-- Start of Data rows --

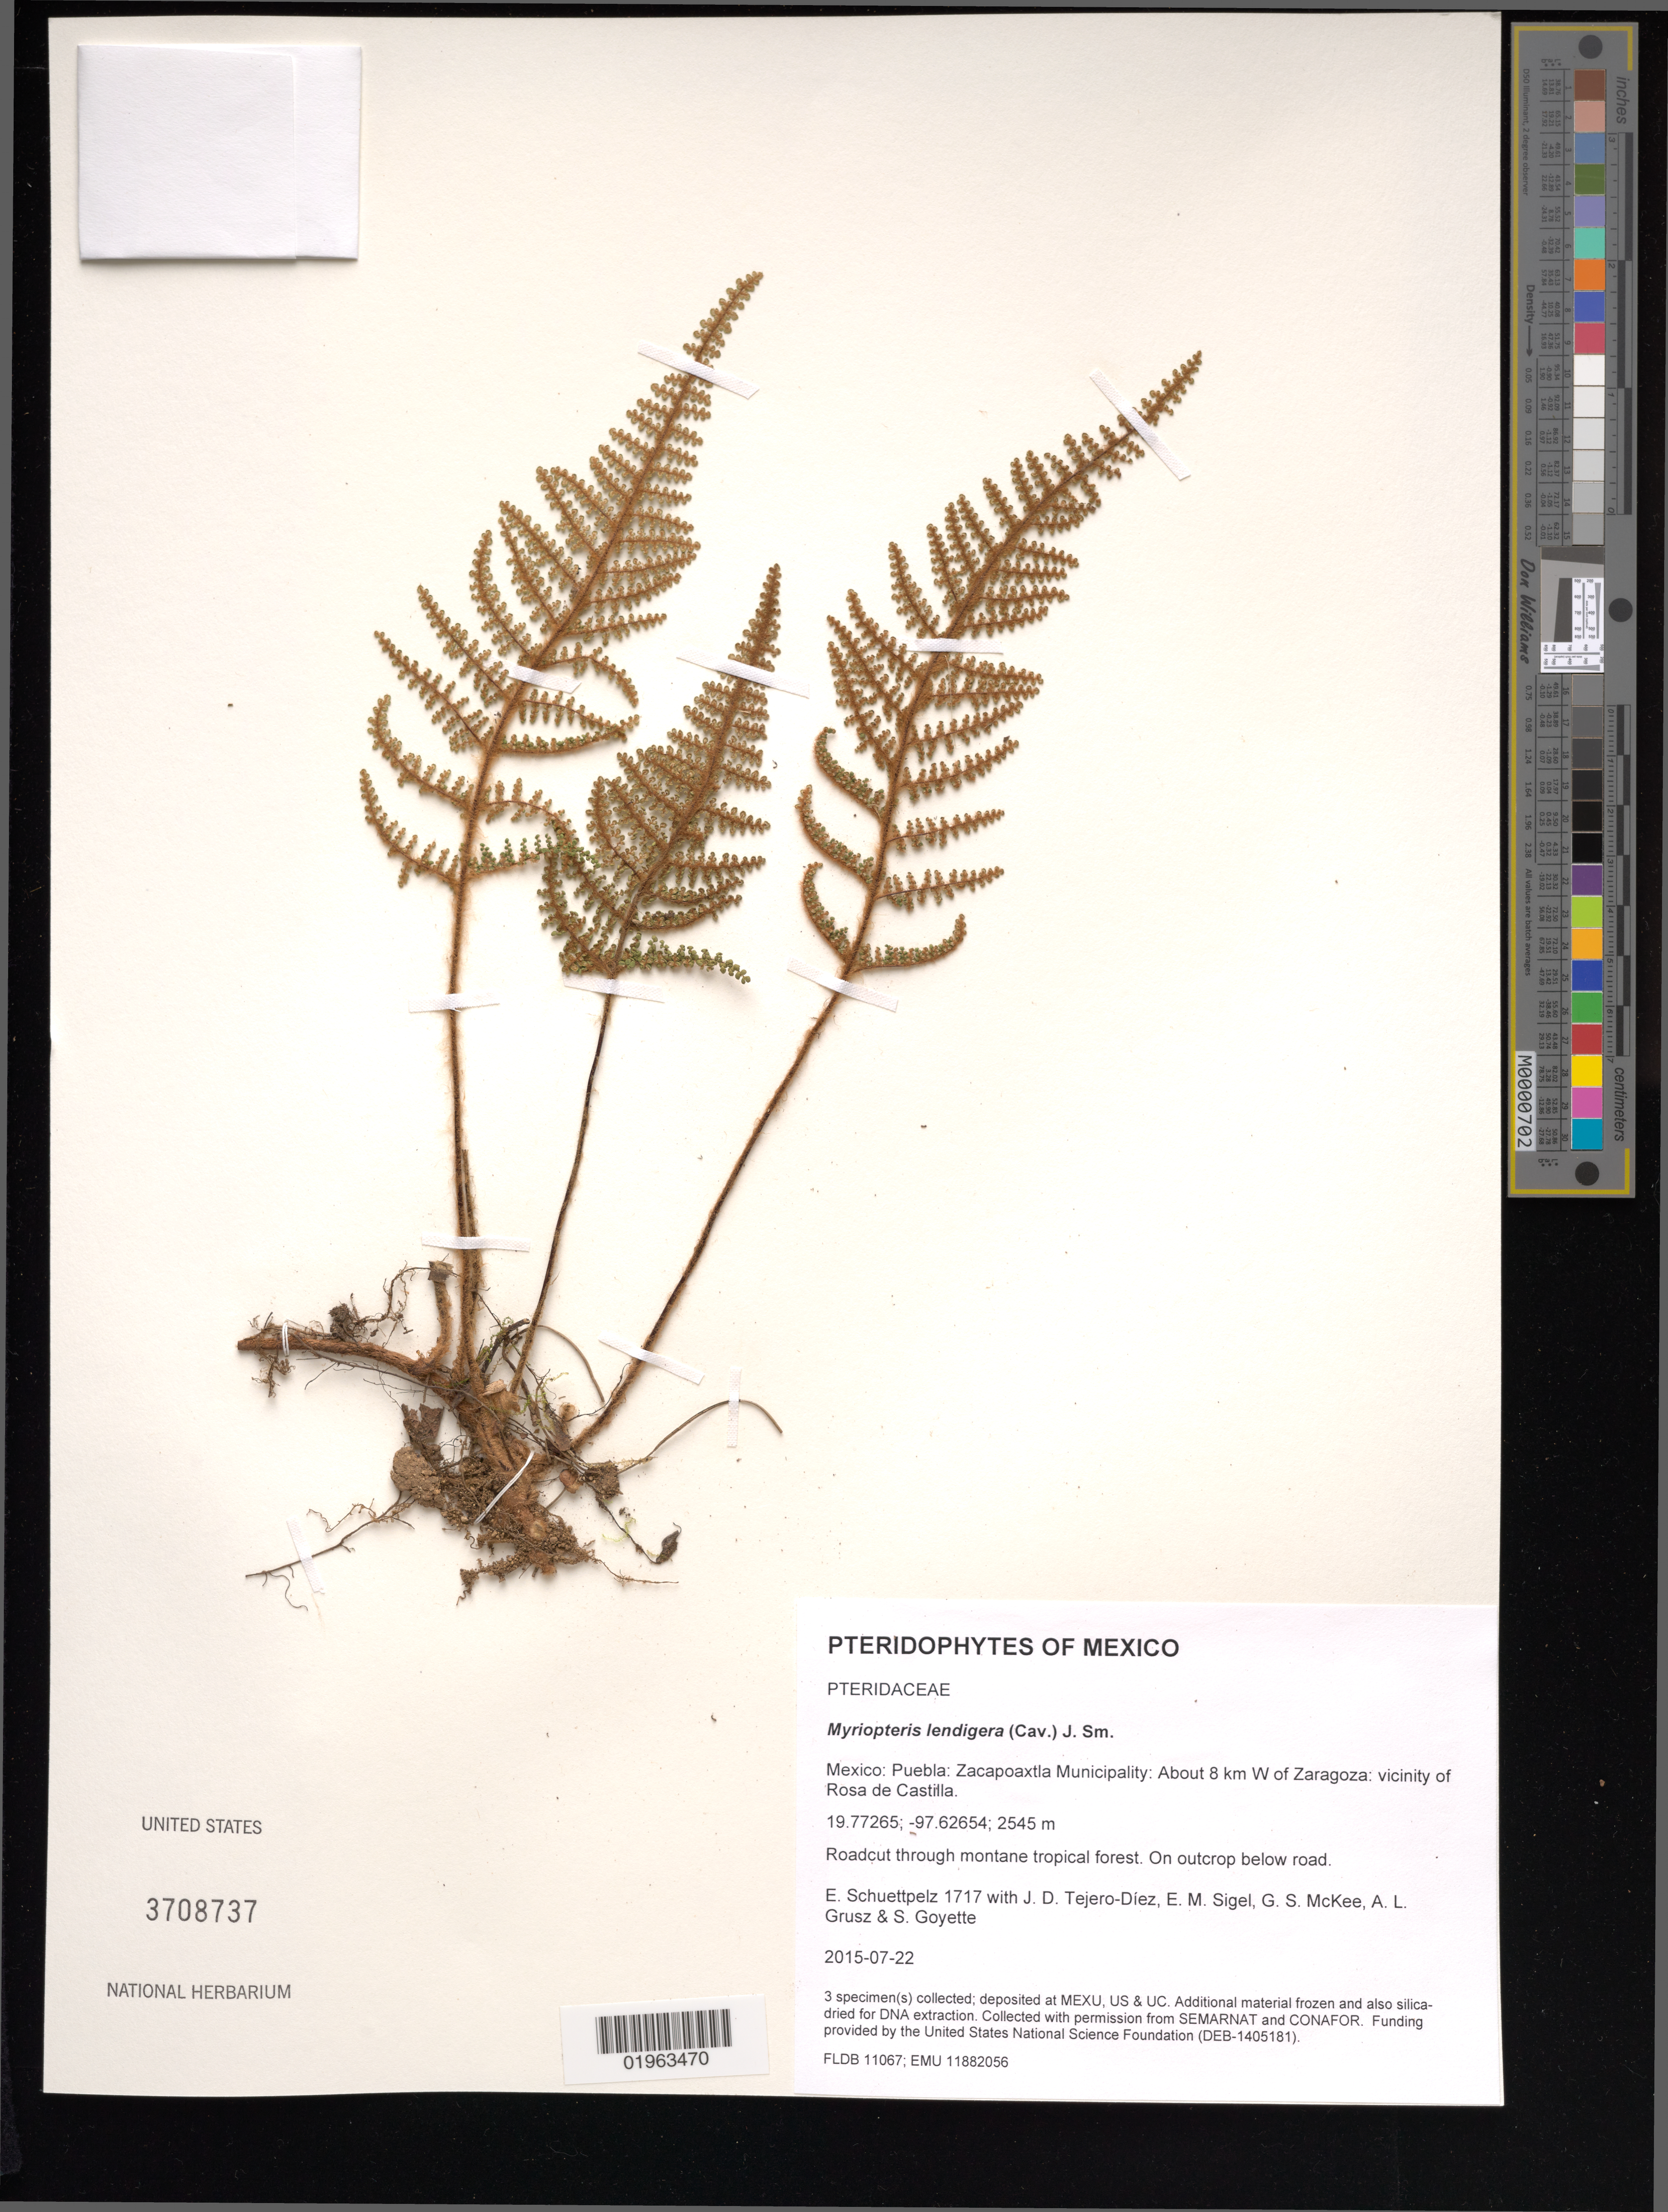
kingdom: Plantae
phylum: Tracheophyta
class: Polypodiopsida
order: Polypodiales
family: Pteridaceae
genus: Myriopteris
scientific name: Myriopteris lendigera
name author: (Cav.) J. Sm.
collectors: E. Schuettpelz, D. Tejero-Díez, E. M. Sigel, G. S. McKee & A. Grusz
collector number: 1717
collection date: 2015-07-22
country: Mexico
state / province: Puebla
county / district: Zacapoaxtla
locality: About 8 km W of Zaragoza: vicinity of Rosa de Castilla.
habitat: Roadcut through montane tropical forest.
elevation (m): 2545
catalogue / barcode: US 3708737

-- End of Data rows --

Reproduce every line of the records above word for word, omitting the pictures.

kingdom: Plantae
phylum: Tracheophyta
class: Polypodiopsida
order: Polypodiales
family: Pteridaceae
genus: Myriopteris
scientific name: Myriopteris lendigera
name author: (Cav.) J. Sm.
collectors: E. Schuettpelz, D. Tejero-Díez, E. M. Sigel, G. S. McKee & A. Grusz
collector number: 1717
collection date: 2015-07-22
country: Mexico
state / province: Puebla
county / district: Zacapoaxtla
locality: About 8 km W of Zaragoza: vicinity of Rosa de Castilla.
habitat: Roadcut through montane tropical forest.
elevation (m): 2545
catalogue / barcode: US 3708737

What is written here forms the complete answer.